Supplied data:
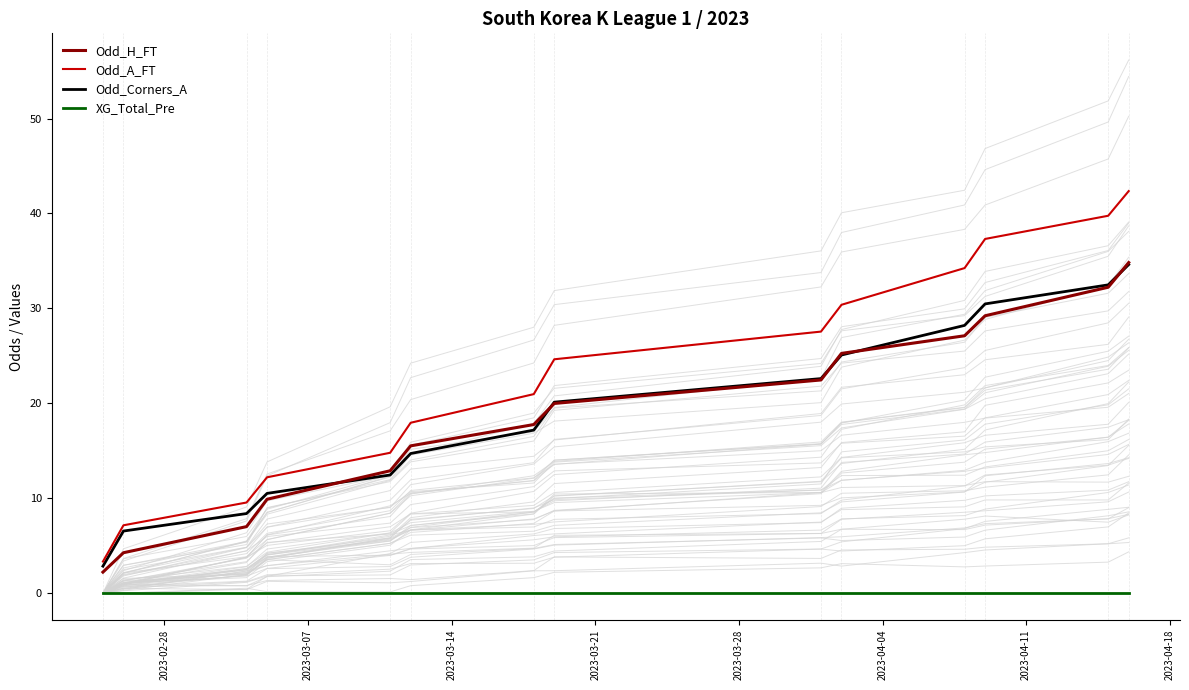

What is the value of the Odd_Corners_A point at the 11th from the left?

28.2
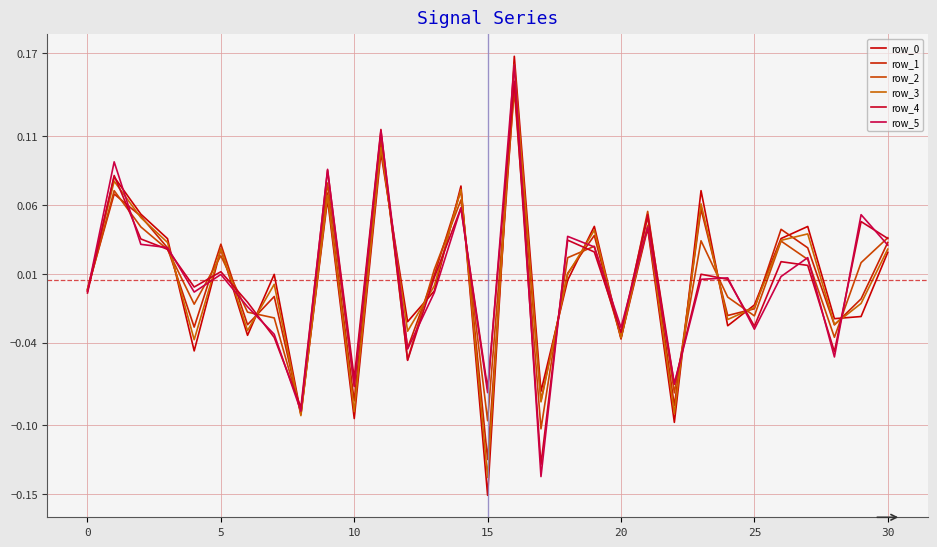

Which label corresponds to the largest value in the chart?

16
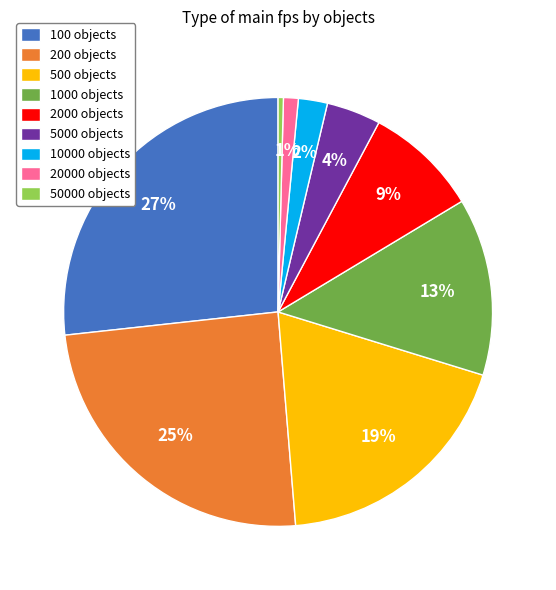

Is it true that 200 objects is 25% of the pie?

True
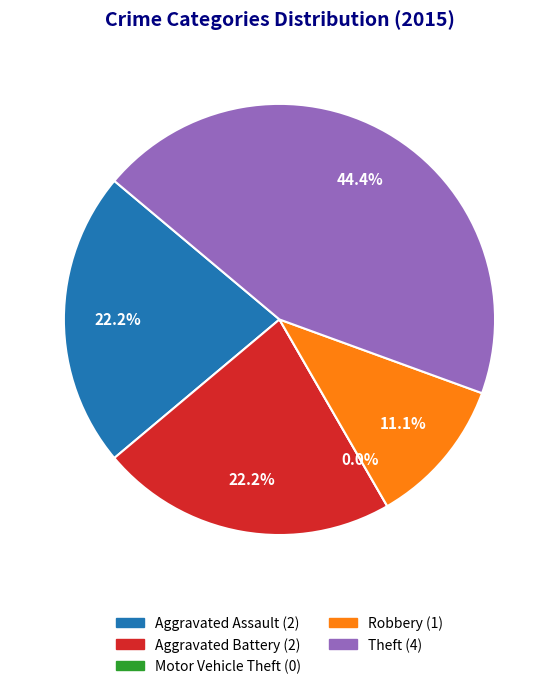

Does any single category account for the majority?

No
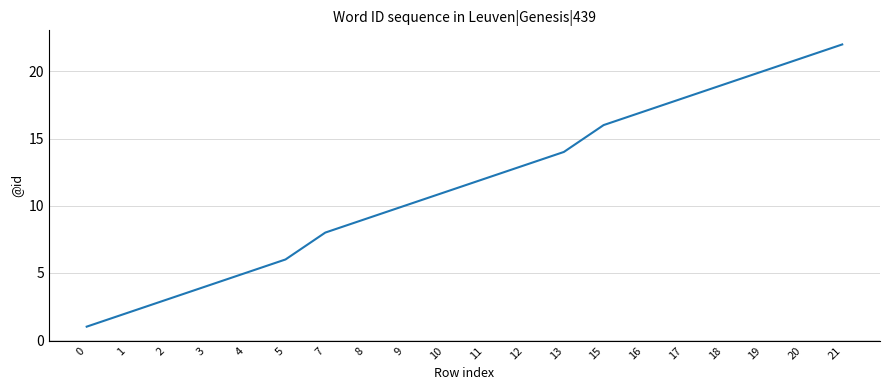

How many lines are shown in the chart?

1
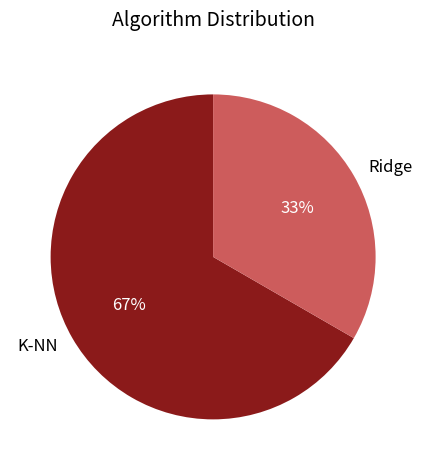

Approximately how many times larger is the value at K-NN compared to Ridge?

2.0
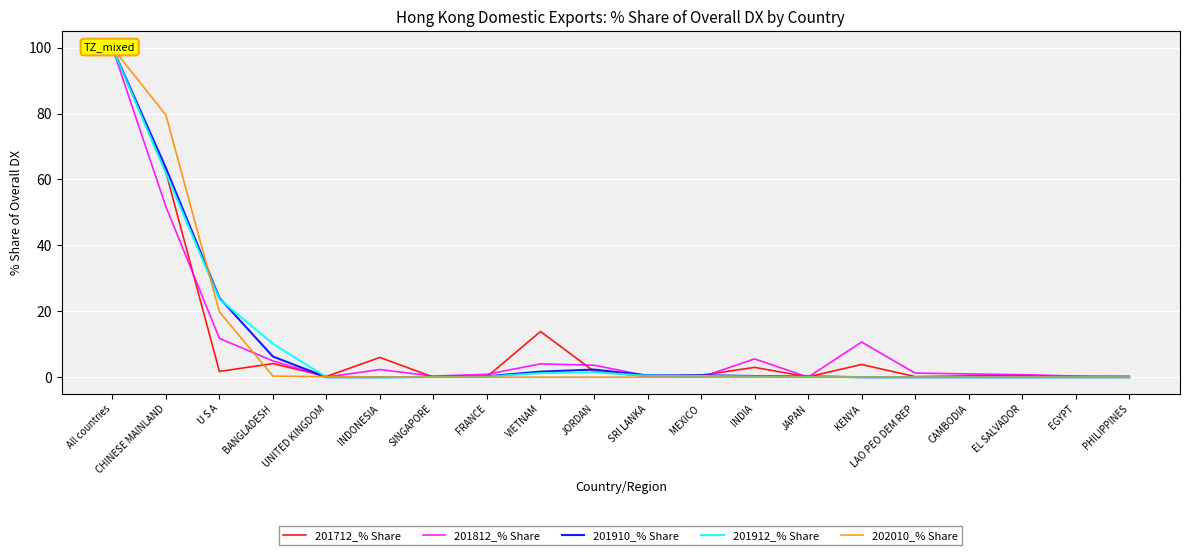

Which series has the widest spread of values?

201812_% Share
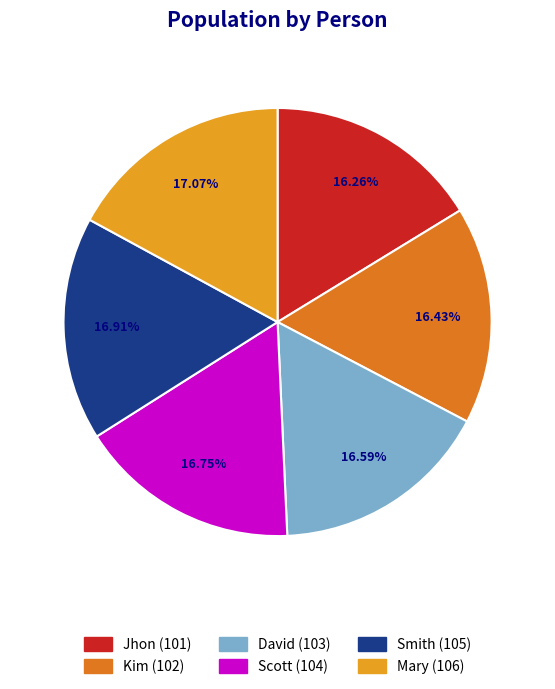

How many segments does this pie chart have?

6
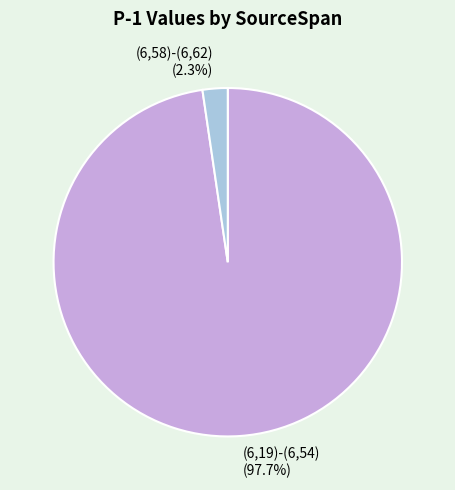

Does (6,19)-(6,54) represent more than half of the total?

Yes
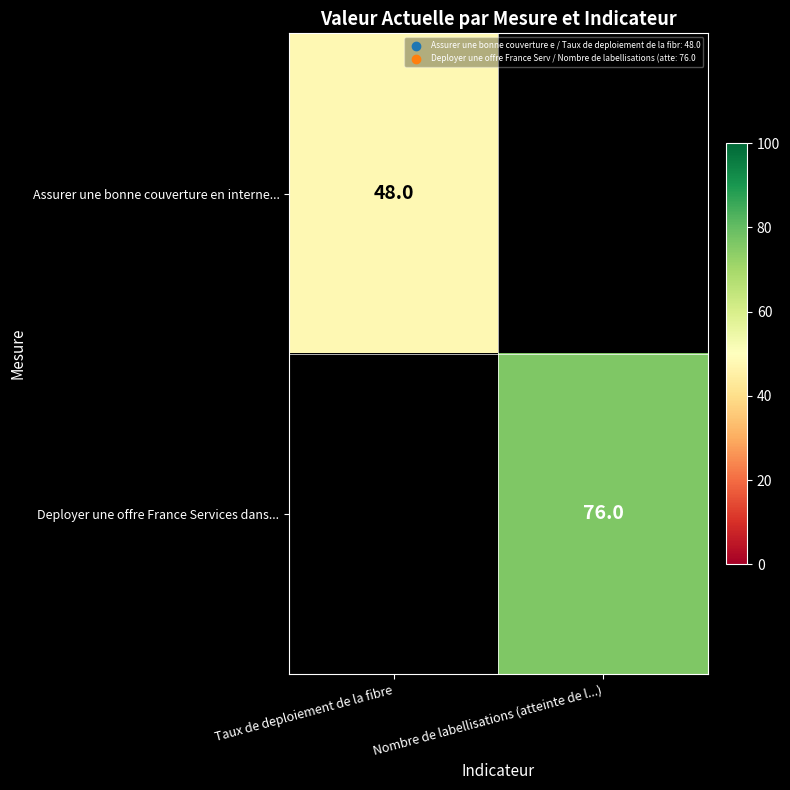

The value of Deployer une offre France Services dans... at Nombre de labellisations (atteinte de l...) is 76. True or false?

True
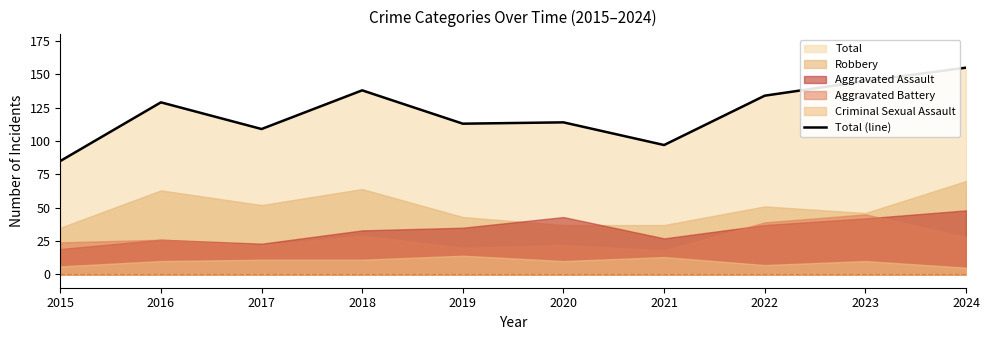

How many points are higher than both their immediate neighbors (excluding endpoints)?

3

What is being asked:
Beginning with the line that contains "Approximately how many" and going on through the end of the material, rewrite the lines as a numbered list, skipping blank lines. Leave the pictures out of the list.

Result of this exercise:
1. Approximately how many times larger is the value at K-NN compared to Ridge?
2. 2.0
3. Which series has the widest spread of values?
4. 201812_% Share
5. How many segments does this pie chart have?
6. 6
7. Does (6,19)-(6,54) represent more than half of the total?
8. Yes
9. The value of Deployer une offre France Services dans... at Nombre de labellisations (atteinte de l...) is 76. True or false?
10. True
11. How many points are higher than both their immediate neighbors (excluding endpoints)?
12. 3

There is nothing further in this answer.